Oracle Again No. 1 Database Software Shop
Mon Mar 10, 6:37 PM ET
PALO ALTO, Calif. (Reuters) - Research firm International Data Corp. (IDC) on Monday said Oracle Corp. (Nasdaq:ORCL - news) maintained its top position among database vendors in 2002, but that Microsoft Corp. (Nasdaq:MSFT - news) and International Business Machines Corp. (NYSE:IBM - news) were closing the gap.
Oracle retained its dominance of the relational and object-relational database management system software (RDBMS) market, "at least for the time being," IDC said in its report.
Relational database management software sales account for the lion's share of total database software revenues. IDC said the RDBMS market was nearly flat from 2001.
Oracle's share of the market slipped to 39.4 percent from 41.7 percent in 2001. IBM's market share grew to 33.6 percent from 31 percent last year, while Microsoft rounded out the top three with 11.1 percent share -- up from 9.7 percent the year earlier.
"In general, vendors dependent on large systems deployments, such as Oracle and Sybase, suffered," IDC said.
Sybase Inc.(NYSE:SY - news) came in at No. 4 with 3.6 percent market share in 2002, down from 3.8 percent in 2001.
IDC said vendors that could find ways to grow revenue by selling lower-cost solutions to small- and medium-sized organizations, or to departments or project groups in larger companies, fared better.
During the current corporate spending slump, Oracle has seen its moderately priced, stripped-down "standard edition" database move better than its expensive, high-end "enterprise edition" product.
Competing database products from Microsoft and IBM have fewer functions and security features than Oracle's high-end product and compete more directly with Oracle's standard edition software.
IBM sells a broad range of database software, including products for older mainframe systems. The company and some research firms say it is the No. 1 overall software vendor according to revenue.
Looking to this year, IDC said it "has been getting a sense that there is some thawing of budgets for large enterprise databases in these first two months of 2003."

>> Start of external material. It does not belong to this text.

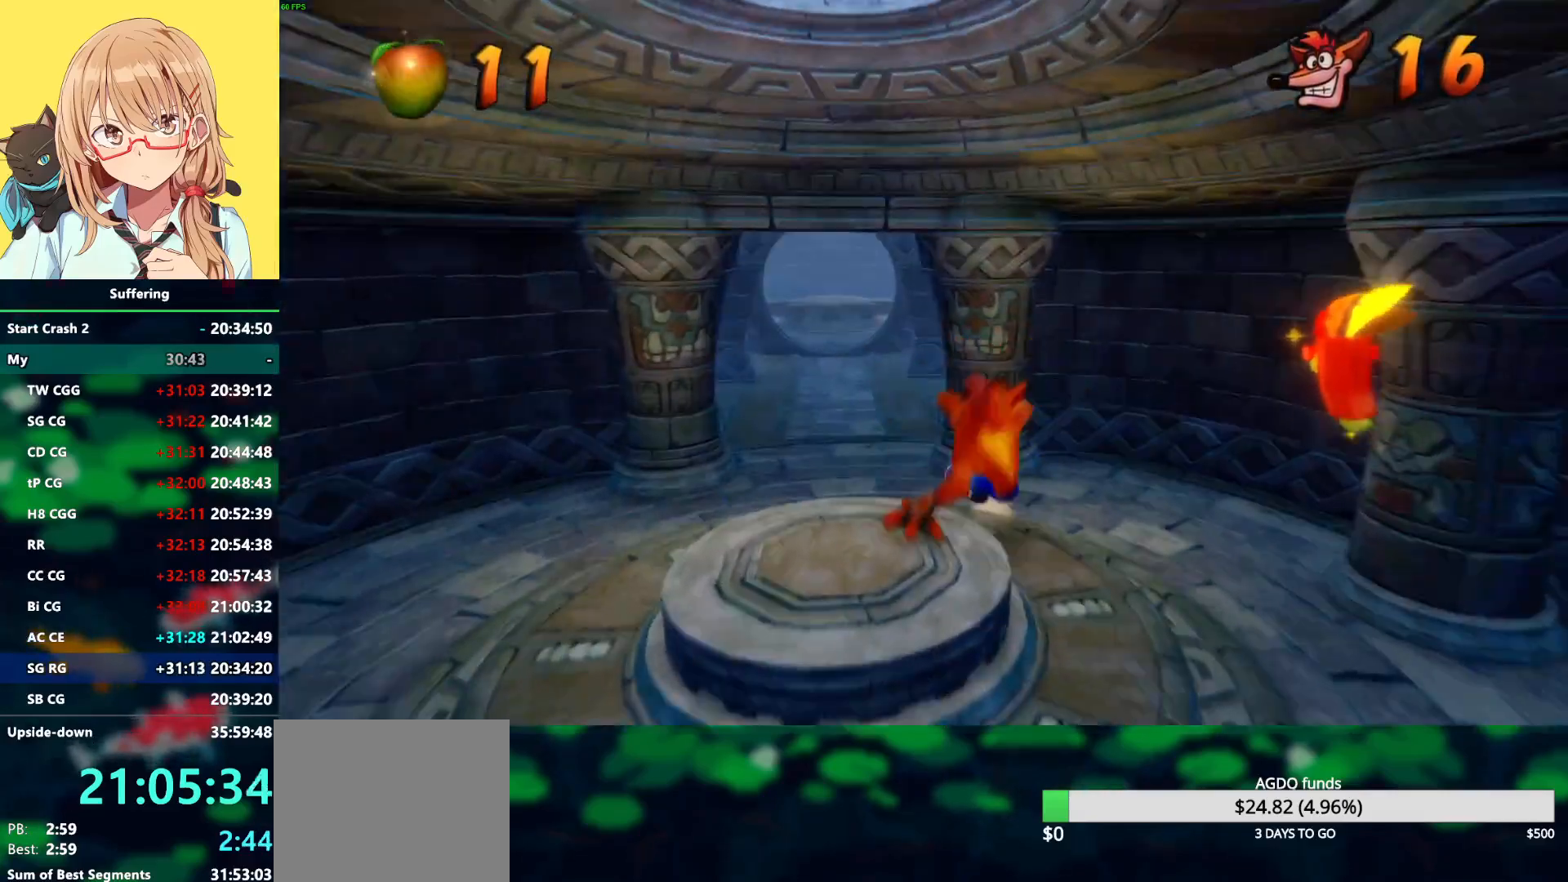
{"buttons": ["DPAD_UP"], "left_stick": "center", "right_stick": "center", "events": [[83, "R1", "up"], [167, "SQUARE", "down"], [300, "SQUARE", "up"]]}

The research firm -- which looks at financial reports, talks to database vendors, and uses "select" anecdotal information to come up with its rankings -- said it is too early to call an end to the corporate freeze on high-tech spending. It also warned that terrorist attacks or a conflict in Iraq (news - web sites) could further disrupt sales.
Nevertheless, IDC said, "there is some reason for an optimistic view that enterprise RDBMS sales could be flat to even up slightly in 2003, which would be good news for the market generally and for Oracle and Sybase in particular."
On March 18, Oracle is slated to post results from its fiscal quarter ended February.